▸ **TO-DO ITEM**:
Look through the records below for the line with "vfov_deg: 51.4" and the line with "exposure_s: 1/2208", then return those lines and all lines between, exactly.

☆ ☆ ☆

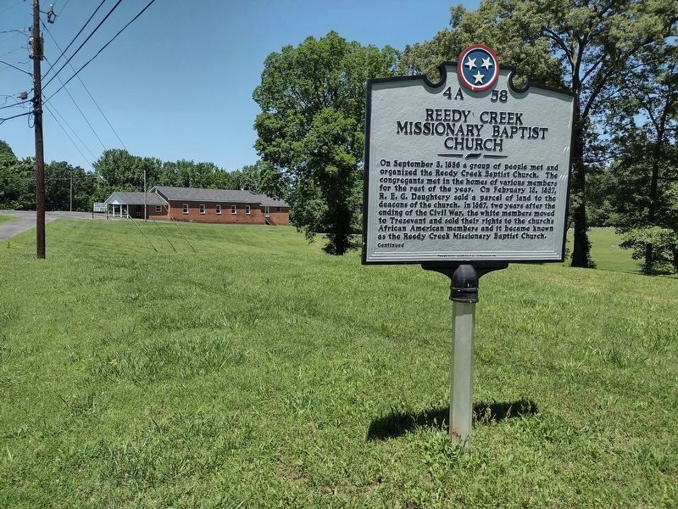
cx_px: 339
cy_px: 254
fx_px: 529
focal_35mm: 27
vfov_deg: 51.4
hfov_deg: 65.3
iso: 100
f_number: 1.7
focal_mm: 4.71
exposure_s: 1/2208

☆ ☆ ☆

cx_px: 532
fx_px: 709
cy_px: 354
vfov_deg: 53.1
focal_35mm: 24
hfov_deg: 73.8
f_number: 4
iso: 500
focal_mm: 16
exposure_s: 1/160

☆ ☆ ☆

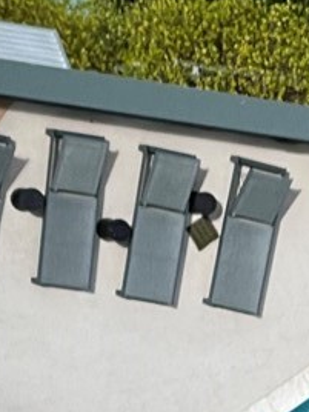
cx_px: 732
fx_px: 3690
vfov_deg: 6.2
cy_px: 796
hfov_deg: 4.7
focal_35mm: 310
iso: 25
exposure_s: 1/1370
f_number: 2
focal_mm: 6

☆ ☆ ☆

▸ **EXERCISE RESULT**:
vfov_deg: 51.4
hfov_deg: 65.3
iso: 100
f_number: 1.7
focal_mm: 4.71
exposure_s: 1/2208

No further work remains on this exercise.